Groupe de travail, enquêtes, interrogations de personnes-ressources, travail de commissions, consultations de rapports ou d‘études, mais il est toujours utile de varier les moyens et les sources d‘informations, de donner à chacune des parties concernées l‘occasion de s‘exprimer en toute liberté, d‘obtenir une image la plus représentante possible de la situation ou des représentations que s‘en font les personnes interrogées et d‘effectuer des regroupements entre les points de vue récoltés. (Demeuse et Strauven, 2006 : 47)

Cette logique a inspiré la démarche de cette recherche dans le processus de recueillir les perceptions des acteurs, des bénéficiaires et des responsables du curriculum d‘enseignement. C‘est dans cette veine que Lenoir (2006) souligne qu‘une théorie du curriculum vise à rendre cohérente la structuration conceptuelle qui porte sur les questions concernant le quoi et le comment de l‘enseignement.
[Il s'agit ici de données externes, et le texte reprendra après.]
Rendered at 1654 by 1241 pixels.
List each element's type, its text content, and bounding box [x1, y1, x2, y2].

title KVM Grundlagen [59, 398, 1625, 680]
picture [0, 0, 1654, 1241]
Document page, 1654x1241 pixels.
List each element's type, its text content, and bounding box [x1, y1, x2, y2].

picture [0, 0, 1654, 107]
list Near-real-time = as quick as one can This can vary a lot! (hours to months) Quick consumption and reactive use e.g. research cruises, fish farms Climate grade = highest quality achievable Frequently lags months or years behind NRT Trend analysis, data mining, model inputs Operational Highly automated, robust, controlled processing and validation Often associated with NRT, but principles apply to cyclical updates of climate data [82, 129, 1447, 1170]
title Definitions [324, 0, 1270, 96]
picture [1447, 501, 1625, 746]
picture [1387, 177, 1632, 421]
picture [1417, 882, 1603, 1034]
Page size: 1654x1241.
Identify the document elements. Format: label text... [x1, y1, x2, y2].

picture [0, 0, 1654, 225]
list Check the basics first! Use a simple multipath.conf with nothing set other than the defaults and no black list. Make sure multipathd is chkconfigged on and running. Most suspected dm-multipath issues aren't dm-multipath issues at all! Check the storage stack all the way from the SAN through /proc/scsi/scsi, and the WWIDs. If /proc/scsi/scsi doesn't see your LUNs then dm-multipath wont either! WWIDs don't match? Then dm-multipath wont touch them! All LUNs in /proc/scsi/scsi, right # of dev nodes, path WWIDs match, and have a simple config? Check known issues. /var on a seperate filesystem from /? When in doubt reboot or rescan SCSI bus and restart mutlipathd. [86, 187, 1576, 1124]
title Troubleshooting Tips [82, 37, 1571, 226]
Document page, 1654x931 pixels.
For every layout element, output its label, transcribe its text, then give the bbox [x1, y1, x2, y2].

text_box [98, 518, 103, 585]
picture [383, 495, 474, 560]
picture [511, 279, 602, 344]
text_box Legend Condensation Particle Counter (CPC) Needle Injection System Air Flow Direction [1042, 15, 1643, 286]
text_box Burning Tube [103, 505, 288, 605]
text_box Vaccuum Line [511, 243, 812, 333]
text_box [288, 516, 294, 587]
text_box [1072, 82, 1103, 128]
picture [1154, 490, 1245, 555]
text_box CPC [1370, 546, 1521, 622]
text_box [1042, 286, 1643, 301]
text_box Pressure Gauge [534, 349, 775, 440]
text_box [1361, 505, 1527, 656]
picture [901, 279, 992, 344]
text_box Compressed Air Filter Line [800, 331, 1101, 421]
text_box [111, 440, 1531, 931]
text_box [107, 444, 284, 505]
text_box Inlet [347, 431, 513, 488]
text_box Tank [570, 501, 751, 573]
Lenoir (2006) explicite sa pensée en montrant que :

Le « quoi » inclut la socialisation des élèves. Quant au « comment », il se réfère à l‘analyse de la mise en œuvre du curriculum à travers les pratiques d‘enseignement. Il établit une distinction entre « pratique enseignante » et « pratique d‘enseignement ». La première, la pratique enseignante, inclut l‘ensemble des gestes et des discours de l‘enseignant en classe, mais aussi toutes les autres situations en relation avec son action professionnelle. La seconde, la pratique d‘enseignement, se définit comme un ensemble d‘activités gestuelles et des discours opératoires singuliers et complexes. (Lenoir, 2006 :112)

Grosso modo, nous venons de voir à travers ces définitions que le curriculum est une réponse aux besoins de la société et, pour être plus exact, aux besoins d‘une société. Il offre sa vision d‘ensemble. Étant donnée la place de la vision au cœur même du curriculum, il est pertinent d‘examiner ce que recouvre la vision en éducation.